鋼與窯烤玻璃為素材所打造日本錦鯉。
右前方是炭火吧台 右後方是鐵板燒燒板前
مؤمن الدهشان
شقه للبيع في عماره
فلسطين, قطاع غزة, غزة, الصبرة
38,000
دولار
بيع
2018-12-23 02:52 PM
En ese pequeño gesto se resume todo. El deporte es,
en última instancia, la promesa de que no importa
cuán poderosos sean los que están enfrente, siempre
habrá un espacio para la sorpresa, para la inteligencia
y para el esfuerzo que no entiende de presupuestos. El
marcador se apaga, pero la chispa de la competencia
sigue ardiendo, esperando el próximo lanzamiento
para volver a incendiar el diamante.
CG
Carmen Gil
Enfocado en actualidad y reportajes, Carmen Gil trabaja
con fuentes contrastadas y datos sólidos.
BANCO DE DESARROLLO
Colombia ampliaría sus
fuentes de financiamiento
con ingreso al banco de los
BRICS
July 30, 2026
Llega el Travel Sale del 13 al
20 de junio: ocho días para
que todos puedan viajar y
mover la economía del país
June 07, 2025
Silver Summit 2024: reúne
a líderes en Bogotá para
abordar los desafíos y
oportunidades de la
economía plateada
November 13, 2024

==

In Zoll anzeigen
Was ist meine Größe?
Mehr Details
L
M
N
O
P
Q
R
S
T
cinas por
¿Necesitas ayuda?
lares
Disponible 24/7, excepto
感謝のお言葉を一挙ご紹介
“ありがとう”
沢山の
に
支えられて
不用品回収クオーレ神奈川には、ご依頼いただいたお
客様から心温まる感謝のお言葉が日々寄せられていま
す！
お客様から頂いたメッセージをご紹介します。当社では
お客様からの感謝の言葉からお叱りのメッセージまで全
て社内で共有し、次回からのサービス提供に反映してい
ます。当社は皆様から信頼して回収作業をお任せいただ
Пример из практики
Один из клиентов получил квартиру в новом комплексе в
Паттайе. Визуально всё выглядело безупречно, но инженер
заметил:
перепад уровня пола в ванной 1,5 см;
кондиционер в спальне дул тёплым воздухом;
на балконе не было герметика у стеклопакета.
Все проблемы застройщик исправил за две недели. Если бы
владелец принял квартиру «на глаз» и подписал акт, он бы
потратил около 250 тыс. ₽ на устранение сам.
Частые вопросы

◆ What you are asked to do:
In the material above, find the line containing "sigue ardiendo, esperando" and the line containing "November 13, 2024", then write out exactly those two lines and every line between them, and nothing more.

◆ Answer to the exercise:
sigue ardiendo, esperando el próximo lanzamiento
para volver a incendiar el diamante.
CG
Carmen Gil
Enfocado en actualidad y reportajes, Carmen Gil trabaja
con fuentes contrastadas y datos sólidos.
BANCO DE DESARROLLO
Colombia ampliaría sus
fuentes de financiamiento
con ingreso al banco de los
BRICS
July 30, 2026
Llega el Travel Sale del 13 al
20 de junio: ocho días para
que todos puedan viajar y
mover la economía del país
June 07, 2025
Silver Summit 2024: reúne
a líderes en Bogotá para
abordar los desafíos y
oportunidades de la
economía plateada
November 13, 2024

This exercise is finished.